Work instructions:
a: Reproduce the part of the knife forum thread below, from "You can have" up to and including "enough to do so.".
b: Summarize the knife forum thread below in two sentences.
=== Passage provided ===
Based on what you've written, it seems obvious to me that you have never used a good knife in excess of even $400, or that your cutting technique is poor because you can't tell the difference between a great knife that has great steel and geometry and a cheap knife that has mediocre steel and geometry. 

There is a clear difference. Heat treatment and geometry matter. While not all expensive knives have great steel or geometry, very few cheap knives have both. In fact, most cheap knives (less than $150) that I've used have decent geometry at best, except for a few exceptions. The best knives that I've used are all over $200. The very best knives that I've used, except for one I got second hand that was $200, have been over $400. 

You can have a someone regrind or thin a cheap knife so that it performs well. However, from what I've seen, there are very few people who are skilled enough to do so.


----------



## ChipB (Dec 24, 2014)

mhlee said:


> Based on what you've written, it seems obvious to me that you have never used a good knife in excess of even $400, or that your cutting technique is poor because you can't tell the difference between a great knife that has great steel and geometry and a cheap knife that has mediocre steel and geometry.
=== Record set ===
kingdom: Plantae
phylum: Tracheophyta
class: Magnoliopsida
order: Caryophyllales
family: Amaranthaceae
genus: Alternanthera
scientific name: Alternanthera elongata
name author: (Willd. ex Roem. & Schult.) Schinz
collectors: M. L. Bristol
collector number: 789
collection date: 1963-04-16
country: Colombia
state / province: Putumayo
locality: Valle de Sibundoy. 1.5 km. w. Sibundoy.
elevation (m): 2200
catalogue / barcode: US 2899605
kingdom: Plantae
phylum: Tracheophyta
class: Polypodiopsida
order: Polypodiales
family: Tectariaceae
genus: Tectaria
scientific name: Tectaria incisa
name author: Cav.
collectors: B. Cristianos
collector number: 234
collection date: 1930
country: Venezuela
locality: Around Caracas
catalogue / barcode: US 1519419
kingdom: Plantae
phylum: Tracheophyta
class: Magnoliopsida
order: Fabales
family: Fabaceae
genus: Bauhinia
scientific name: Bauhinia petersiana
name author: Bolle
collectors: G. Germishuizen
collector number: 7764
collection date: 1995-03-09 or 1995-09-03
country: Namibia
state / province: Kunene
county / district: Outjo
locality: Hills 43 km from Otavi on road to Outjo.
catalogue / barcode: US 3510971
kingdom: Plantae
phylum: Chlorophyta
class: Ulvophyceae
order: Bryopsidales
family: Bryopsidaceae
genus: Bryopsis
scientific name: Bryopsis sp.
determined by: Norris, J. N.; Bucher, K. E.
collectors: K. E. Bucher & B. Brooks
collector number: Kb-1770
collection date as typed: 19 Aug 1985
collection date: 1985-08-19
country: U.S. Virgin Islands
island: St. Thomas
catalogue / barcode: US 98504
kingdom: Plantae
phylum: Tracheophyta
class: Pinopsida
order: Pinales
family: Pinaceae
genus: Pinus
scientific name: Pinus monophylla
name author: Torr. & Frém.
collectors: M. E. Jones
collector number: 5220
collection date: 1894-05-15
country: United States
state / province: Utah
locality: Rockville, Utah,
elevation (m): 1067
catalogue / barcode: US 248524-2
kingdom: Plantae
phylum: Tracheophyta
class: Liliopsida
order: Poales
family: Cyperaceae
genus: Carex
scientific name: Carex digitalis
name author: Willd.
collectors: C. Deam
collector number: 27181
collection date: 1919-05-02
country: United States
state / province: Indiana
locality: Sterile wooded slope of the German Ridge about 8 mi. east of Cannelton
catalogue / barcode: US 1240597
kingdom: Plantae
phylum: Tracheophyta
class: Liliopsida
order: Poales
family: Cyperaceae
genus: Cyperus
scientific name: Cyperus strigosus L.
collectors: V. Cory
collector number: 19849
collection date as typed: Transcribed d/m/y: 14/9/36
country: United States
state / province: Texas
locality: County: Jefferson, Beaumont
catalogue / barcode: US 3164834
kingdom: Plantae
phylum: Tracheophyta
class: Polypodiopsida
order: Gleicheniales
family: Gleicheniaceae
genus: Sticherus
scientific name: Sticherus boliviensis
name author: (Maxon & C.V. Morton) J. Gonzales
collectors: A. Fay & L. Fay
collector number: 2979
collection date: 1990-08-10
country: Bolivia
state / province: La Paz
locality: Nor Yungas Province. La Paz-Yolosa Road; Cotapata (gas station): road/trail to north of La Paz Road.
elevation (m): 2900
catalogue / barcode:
===
Task responses:
a:
You can have a someone regrind or thin a cheap knife so that it performs well. However, from what I've seen, there are very few people who are skilled enough to do so.

b: The writer insists there is a clear difference between great knives and cheap ones, since heat treatment and geometry matter and very few cheap knives have both good steel and good geometry. The best knives the writer has used all cost over $200, and although a cheap knife can be reground or thinned to perform well, very few people are skilled enough to do so.